● Exercise details:
In the entries below, begin at the line with "left shoulder: (292, 118)" and stop after the line with "root of tail: (178, 309)"; output those lines exactly and omit the pictures.

================================

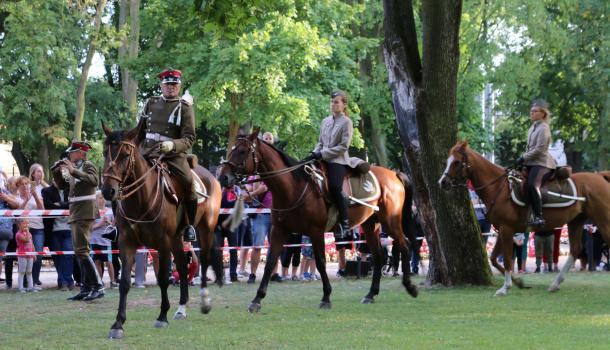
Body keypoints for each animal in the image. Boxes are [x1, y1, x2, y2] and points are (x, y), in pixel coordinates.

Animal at [100, 120, 221, 340]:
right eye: (105, 152)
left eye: (125, 155)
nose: (107, 191)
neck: (141, 199)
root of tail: (210, 175)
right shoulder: (126, 242)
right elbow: (124, 282)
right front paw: (118, 324)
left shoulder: (162, 243)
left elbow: (163, 279)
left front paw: (162, 316)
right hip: (177, 238)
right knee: (183, 266)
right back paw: (181, 308)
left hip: (205, 229)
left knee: (204, 259)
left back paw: (204, 301)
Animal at [220, 129, 418, 312]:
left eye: (242, 151)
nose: (223, 177)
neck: (293, 187)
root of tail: (394, 174)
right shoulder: (279, 230)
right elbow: (270, 263)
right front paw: (257, 300)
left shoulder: (315, 231)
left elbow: (321, 262)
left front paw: (326, 297)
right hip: (370, 225)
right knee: (378, 256)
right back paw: (371, 294)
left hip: (390, 222)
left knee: (405, 245)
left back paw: (410, 286)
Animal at [436, 139, 608, 296]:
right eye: (448, 161)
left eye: (457, 162)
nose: (442, 182)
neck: (498, 188)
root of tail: (600, 176)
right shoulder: (502, 229)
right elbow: (494, 258)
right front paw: (518, 282)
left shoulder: (506, 229)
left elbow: (506, 258)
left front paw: (505, 288)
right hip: (576, 221)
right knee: (575, 249)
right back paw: (555, 284)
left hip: (602, 220)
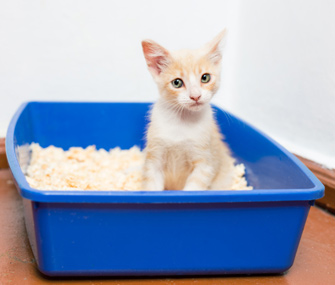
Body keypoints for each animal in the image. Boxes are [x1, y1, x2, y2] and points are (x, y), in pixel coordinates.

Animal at [140, 28, 235, 190]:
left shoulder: (204, 163)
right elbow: (151, 186)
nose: (195, 96)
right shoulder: (154, 158)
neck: (182, 121)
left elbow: (193, 189)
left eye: (205, 78)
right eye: (177, 83)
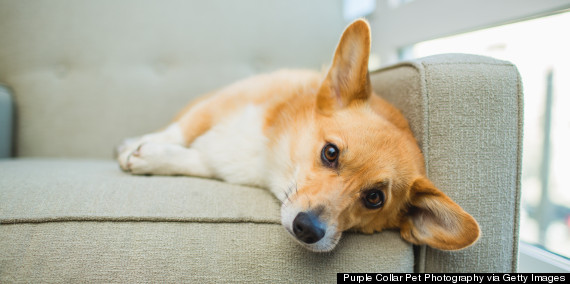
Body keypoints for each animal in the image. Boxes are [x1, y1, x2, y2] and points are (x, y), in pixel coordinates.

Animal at [116, 18, 480, 252]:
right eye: (330, 153)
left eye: (374, 198)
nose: (307, 230)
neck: (269, 152)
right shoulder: (219, 103)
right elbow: (179, 131)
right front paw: (141, 148)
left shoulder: (222, 164)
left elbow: (194, 159)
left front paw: (152, 158)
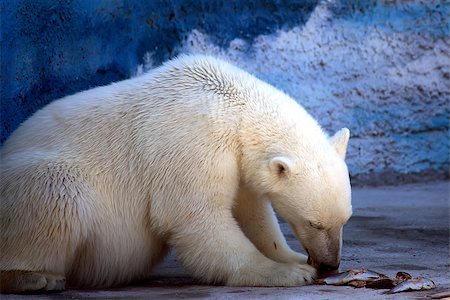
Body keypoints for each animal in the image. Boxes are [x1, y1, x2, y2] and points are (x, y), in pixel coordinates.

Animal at [0, 54, 352, 292]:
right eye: (314, 223)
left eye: (344, 220)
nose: (329, 264)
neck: (233, 105)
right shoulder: (194, 137)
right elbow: (193, 214)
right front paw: (287, 273)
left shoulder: (237, 160)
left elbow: (253, 213)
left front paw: (291, 258)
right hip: (41, 179)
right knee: (57, 191)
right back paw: (36, 277)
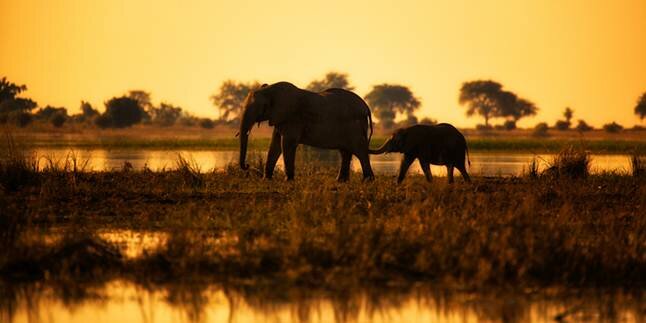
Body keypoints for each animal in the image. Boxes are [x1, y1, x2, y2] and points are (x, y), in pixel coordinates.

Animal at [240, 81, 378, 182]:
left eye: (260, 107)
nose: (247, 166)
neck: (271, 89)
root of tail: (366, 106)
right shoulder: (280, 118)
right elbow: (275, 145)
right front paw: (266, 180)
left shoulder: (292, 118)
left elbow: (287, 144)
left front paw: (288, 181)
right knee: (345, 151)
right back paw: (340, 181)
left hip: (355, 126)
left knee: (359, 150)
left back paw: (367, 181)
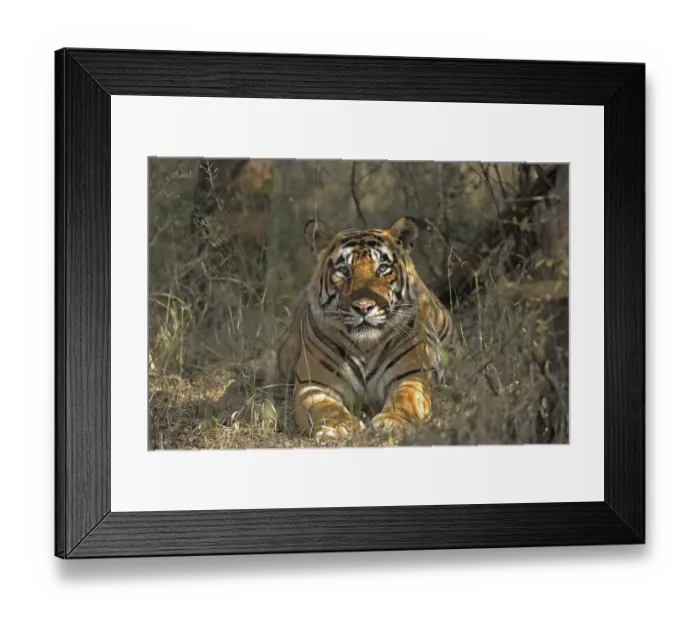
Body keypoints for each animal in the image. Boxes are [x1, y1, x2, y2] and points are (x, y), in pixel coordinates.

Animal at [276, 216, 454, 441]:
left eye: (382, 269)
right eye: (344, 271)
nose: (363, 307)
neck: (365, 346)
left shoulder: (411, 375)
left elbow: (406, 399)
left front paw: (393, 422)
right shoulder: (315, 384)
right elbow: (324, 408)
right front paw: (338, 426)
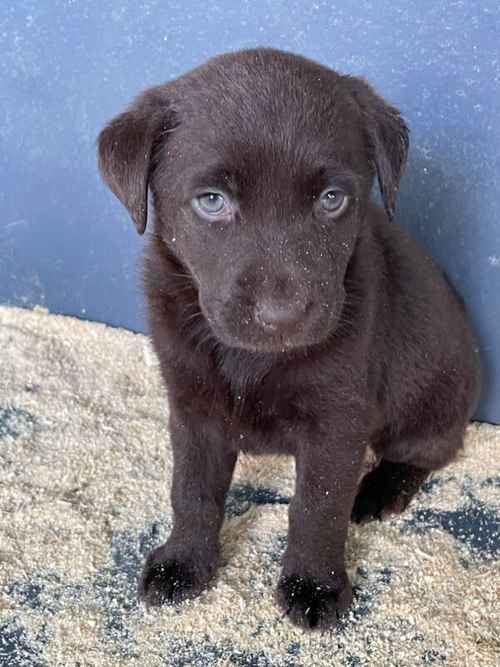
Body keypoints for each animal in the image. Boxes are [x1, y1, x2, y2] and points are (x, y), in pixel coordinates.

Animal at [98, 49, 480, 628]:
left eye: (332, 200)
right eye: (212, 201)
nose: (282, 317)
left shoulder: (337, 420)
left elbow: (318, 505)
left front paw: (314, 585)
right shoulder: (191, 405)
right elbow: (191, 490)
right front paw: (184, 562)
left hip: (435, 393)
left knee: (428, 450)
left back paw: (379, 490)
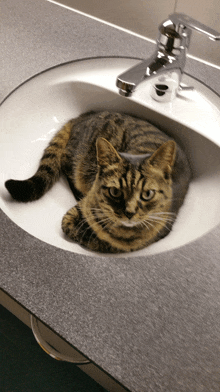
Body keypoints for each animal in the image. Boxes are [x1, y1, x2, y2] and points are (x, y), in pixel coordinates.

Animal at [5, 109, 191, 254]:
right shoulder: (83, 206)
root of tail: (84, 116)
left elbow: (98, 240)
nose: (129, 212)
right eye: (115, 191)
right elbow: (69, 223)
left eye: (147, 194)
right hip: (78, 162)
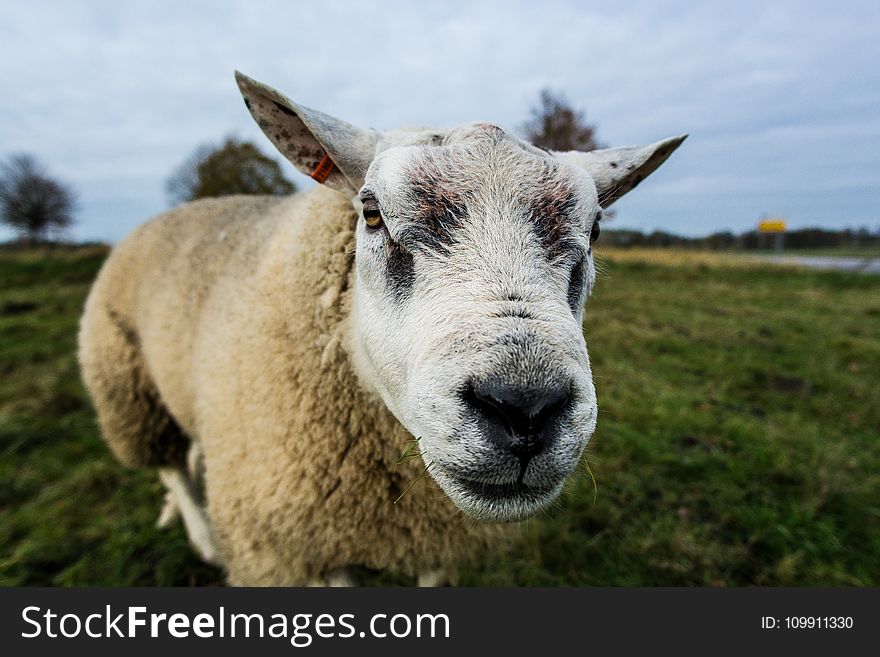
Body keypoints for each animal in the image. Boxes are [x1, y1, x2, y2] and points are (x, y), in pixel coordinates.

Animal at [77, 72, 688, 584]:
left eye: (596, 229)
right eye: (371, 214)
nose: (524, 407)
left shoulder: (437, 541)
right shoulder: (307, 547)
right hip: (127, 385)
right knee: (168, 466)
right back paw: (202, 536)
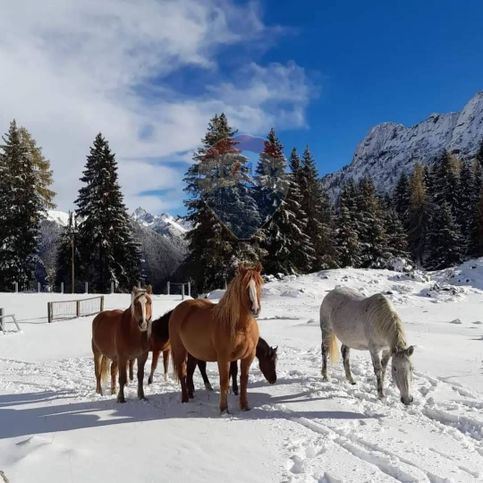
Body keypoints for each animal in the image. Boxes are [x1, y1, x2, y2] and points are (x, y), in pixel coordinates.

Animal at [168, 262, 262, 414]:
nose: (255, 309)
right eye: (244, 286)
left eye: (260, 283)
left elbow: (243, 380)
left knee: (190, 371)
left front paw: (245, 406)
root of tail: (178, 309)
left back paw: (191, 394)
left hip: (193, 352)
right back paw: (185, 399)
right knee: (183, 373)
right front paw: (224, 409)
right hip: (179, 350)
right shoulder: (223, 358)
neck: (240, 327)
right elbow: (224, 381)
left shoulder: (248, 356)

================================

● Output of the exercise:
left shoulder: (292, 118)
left elbow: (287, 144)
left front paw: (288, 181)
right knee: (345, 151)
right back paw: (340, 181)
left hip: (355, 126)
left knee: (359, 150)
left back paw: (367, 181)
Body keypoints for each animal in the image. Boxes are [x1, y1, x2, y2] and points are (x, y), in pixel coordinates.

Animal at [276, 216, 454, 441]:
left eye: (382, 269)
right eye: (344, 271)
nose: (363, 307)
neck: (365, 346)
left shoulder: (411, 375)
left elbow: (406, 399)
left front paw: (393, 422)
right shoulder: (315, 384)
right elbow: (324, 408)
right front paw: (338, 426)
Body keypoints for each animal in the image. Boxes are [x1, y1, x2, y2] and points are (x, y), in pixel coordinates.

Animal at [98, 49, 480, 628]:
left eye: (332, 200)
right eye: (212, 201)
nose: (282, 317)
left shoulder: (337, 420)
left elbow: (318, 505)
left front paw: (314, 585)
right shoulder: (191, 405)
right elbow: (191, 490)
right front paw: (184, 562)
left hip: (435, 393)
left knee: (428, 450)
left back paw: (379, 490)
Body keypoints for each animal in the image. Boxes are [x1, y1, x2, y2] and points are (x, y), in pixel coordinates.

Animal at [5, 109, 191, 254]:
right shoulder: (83, 206)
root of tail: (84, 116)
left elbow: (98, 240)
nose: (129, 212)
right eye: (115, 191)
right elbow: (69, 223)
left eye: (147, 194)
right hip: (78, 162)
Body keypoints for each animal in the image. Boxes are [x1, y1, x2, y2] and points are (x, y), in pixel coordinates.

Animal at [77, 72, 688, 584]:
left eye: (596, 229)
right eye: (371, 214)
nose: (524, 407)
left shoulder: (437, 541)
right shoulder: (307, 547)
right hip: (127, 385)
right knee: (168, 466)
right back paw: (202, 536)
Body keypoints for each animal in the image. Boxes are [x1, y1, x2, y2] and points are (x, y), in pixel coordinates.

Animal at [168, 262, 262, 414]:
nose: (255, 309)
right eye: (244, 286)
left eye: (260, 283)
left elbow: (243, 380)
left knee: (190, 371)
left front paw: (245, 406)
root of tail: (178, 309)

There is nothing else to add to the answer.